*** Source material

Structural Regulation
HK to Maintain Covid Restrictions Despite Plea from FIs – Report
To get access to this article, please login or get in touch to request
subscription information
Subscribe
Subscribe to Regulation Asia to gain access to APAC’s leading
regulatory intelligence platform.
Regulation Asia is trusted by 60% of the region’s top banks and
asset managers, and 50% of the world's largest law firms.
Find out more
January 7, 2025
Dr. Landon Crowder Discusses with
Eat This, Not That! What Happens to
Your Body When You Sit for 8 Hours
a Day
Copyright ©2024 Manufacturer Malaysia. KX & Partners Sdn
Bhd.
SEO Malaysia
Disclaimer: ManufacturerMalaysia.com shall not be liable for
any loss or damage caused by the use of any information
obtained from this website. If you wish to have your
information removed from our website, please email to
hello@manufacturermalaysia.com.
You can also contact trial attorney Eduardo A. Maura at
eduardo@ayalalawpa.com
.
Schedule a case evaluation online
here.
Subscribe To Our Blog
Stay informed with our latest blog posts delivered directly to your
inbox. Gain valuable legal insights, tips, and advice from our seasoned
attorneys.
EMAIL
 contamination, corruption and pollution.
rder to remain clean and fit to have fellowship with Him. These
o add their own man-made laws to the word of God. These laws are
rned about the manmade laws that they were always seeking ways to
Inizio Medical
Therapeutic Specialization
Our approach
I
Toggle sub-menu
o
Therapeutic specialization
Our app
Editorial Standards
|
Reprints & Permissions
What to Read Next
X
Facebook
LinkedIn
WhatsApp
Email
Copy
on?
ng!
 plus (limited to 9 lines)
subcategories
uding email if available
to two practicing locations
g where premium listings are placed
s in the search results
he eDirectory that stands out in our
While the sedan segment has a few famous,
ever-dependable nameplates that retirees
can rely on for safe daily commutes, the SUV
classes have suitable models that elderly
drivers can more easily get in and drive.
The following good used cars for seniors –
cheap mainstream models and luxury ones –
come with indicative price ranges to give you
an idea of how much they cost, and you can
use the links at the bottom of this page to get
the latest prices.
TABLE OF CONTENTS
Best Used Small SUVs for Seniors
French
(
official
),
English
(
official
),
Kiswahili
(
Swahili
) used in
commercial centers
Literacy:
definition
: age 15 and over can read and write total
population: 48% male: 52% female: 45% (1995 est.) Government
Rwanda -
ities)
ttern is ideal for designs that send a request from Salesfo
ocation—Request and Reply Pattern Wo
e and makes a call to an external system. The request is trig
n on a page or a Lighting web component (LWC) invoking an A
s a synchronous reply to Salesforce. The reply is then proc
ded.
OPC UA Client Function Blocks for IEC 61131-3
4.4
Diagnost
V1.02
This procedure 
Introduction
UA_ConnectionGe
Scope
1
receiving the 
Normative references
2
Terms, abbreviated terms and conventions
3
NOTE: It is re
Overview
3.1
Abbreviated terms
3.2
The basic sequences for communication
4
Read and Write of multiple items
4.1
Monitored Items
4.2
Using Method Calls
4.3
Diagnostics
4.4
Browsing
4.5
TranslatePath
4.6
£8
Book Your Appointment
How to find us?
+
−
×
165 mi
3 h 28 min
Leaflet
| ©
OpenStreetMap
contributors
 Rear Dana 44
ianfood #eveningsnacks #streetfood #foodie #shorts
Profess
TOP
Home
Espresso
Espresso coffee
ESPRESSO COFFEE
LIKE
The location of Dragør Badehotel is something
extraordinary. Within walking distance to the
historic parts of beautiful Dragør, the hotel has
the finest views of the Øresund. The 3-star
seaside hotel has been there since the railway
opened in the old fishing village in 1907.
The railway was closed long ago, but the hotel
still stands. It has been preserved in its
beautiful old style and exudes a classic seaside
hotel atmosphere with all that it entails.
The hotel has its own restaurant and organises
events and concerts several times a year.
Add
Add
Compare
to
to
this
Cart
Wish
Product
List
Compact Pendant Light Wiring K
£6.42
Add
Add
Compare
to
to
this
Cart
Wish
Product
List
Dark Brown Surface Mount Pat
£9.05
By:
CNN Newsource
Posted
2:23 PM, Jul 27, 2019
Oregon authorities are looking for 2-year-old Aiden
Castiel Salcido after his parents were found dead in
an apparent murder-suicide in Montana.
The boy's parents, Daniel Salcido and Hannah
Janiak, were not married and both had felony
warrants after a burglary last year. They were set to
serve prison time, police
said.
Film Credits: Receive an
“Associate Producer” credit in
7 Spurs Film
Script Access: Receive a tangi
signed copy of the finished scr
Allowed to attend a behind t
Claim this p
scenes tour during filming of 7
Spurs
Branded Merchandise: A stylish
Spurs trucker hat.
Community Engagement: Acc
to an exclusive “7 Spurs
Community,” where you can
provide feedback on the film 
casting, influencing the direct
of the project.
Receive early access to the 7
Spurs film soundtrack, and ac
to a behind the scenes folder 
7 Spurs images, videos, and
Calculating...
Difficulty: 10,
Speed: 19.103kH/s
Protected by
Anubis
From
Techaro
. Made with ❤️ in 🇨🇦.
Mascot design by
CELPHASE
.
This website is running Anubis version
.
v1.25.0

******

§ What is required
In the data above, find each line that has the word "terms" and copy it out.

§ Result for this task
Terms, abbreviated terms and conventions
Abbreviated terms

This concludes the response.